-- GOAL OF THE EXERCISE --
Copy the records below exactly, but leave out any picture they contain.
── PROVIDED ENTRIES
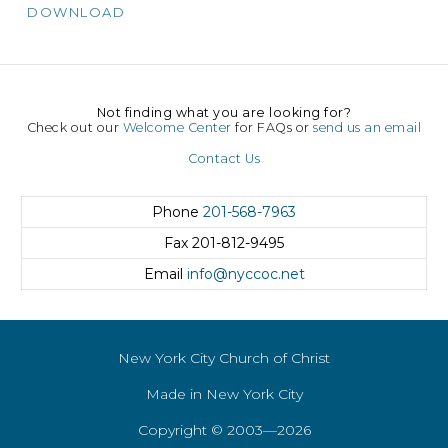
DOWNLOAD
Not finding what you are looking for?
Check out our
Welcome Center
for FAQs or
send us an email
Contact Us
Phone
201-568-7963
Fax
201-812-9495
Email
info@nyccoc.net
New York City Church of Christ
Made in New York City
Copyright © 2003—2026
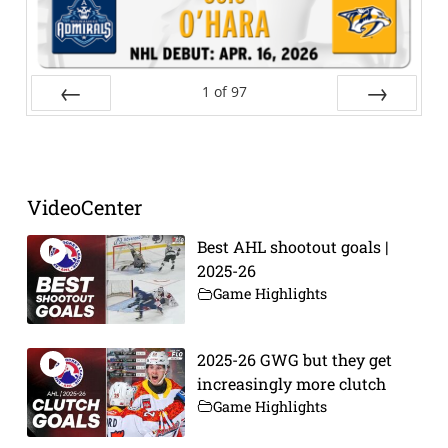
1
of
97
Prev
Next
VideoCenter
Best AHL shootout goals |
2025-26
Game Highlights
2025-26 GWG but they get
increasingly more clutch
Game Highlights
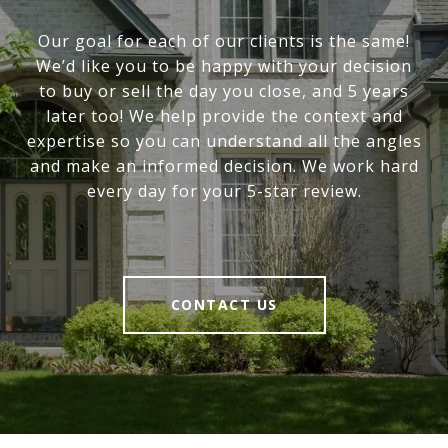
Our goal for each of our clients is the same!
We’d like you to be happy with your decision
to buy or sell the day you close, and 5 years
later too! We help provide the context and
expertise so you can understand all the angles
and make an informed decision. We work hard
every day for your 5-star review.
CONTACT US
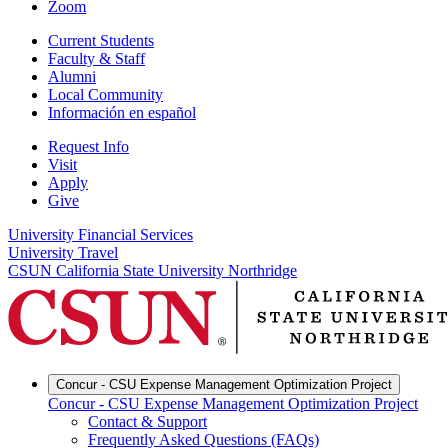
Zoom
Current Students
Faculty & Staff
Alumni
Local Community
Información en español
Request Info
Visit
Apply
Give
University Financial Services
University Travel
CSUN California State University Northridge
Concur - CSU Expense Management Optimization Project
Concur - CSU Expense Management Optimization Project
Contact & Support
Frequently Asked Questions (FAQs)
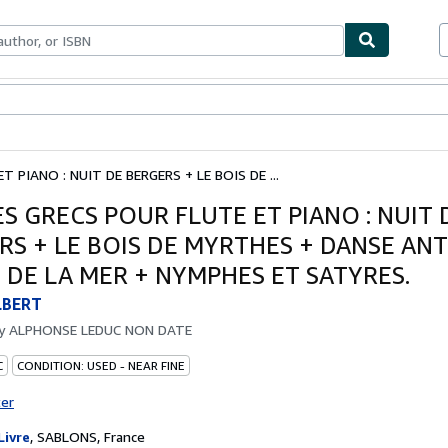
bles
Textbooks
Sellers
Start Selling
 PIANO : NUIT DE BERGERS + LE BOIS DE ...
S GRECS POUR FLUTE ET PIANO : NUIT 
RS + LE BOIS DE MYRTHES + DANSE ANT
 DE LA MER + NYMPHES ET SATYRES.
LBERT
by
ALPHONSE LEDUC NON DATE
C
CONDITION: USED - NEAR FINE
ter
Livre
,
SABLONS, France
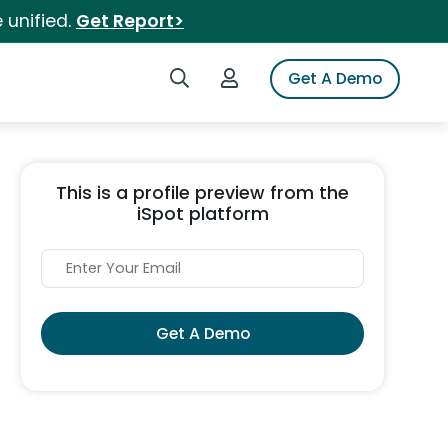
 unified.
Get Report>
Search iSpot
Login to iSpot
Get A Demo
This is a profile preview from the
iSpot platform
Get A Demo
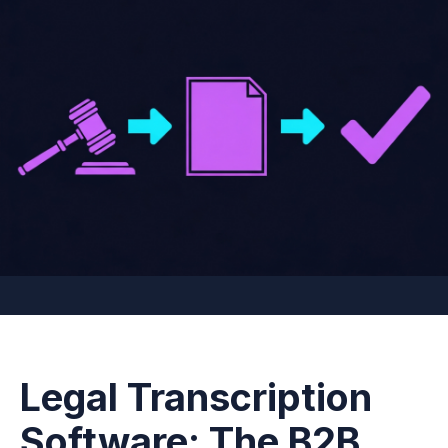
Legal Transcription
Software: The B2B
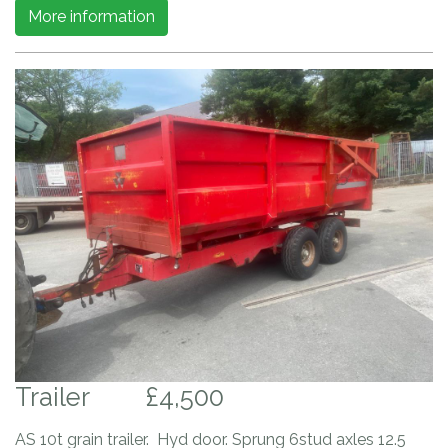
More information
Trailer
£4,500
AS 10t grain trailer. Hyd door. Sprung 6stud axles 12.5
────
-- TASK RESULT --
DOWNLOAD
Not finding what you are looking for?
Check out our
Welcome Center
for FAQs or
send us an email
Contact Us
Phone
201-568-7963
Fax
201-812-9495
Email
info@nyccoc.net
New York City Church of Christ
Made in New York City
Copyright © 2003—2026
1
of
97
Prev
Next
VideoCenter
Best AHL shootout goals |
2025-26
Game Highlights
2025-26 GWG but they get
increasingly more clutch
Game Highlights
Our goal for each of our clients is the same!
We’d like you to be happy with your decision
to buy or sell the day you close, and 5 years
later too! We help provide the context and
expertise so you can understand all the angles
and make an informed decision. We work hard
every day for your 5-star review.
CONTACT US
Zoom
Current Students
Faculty & Staff
Alumni
Local Community
Información en español
Request Info
Visit
Apply
Give
University Financial Services
University Travel
CSUN California State University Northridge
Concur - CSU Expense Management Optimization Project
Concur - CSU Expense Management Optimization Project
Contact & Support
Frequently Asked Questions (FAQs)
bles
Textbooks
Sellers
Start Selling
 PIANO : NUIT DE BERGERS + LE BOIS DE ...
S GRECS POUR FLUTE ET PIANO : NUIT 
RS + LE BOIS DE MYRTHES + DANSE ANT
 DE LA MER + NYMPHES ET SATYRES.
LBERT
by
ALPHONSE LEDUC NON DATE
C
CONDITION: USED - NEAR FINE
ter
Livre
,
SABLONS, France
 unified.
Get Report>
Search iSpot
Login to iSpot
Get A Demo
This is a profile preview from the
iSpot platform
Get A Demo
Legal Transcription
Software: The B2B
More information
Trailer
£4,500
AS 10t grain trailer. Hyd door. Sprung 6stud axles 12.5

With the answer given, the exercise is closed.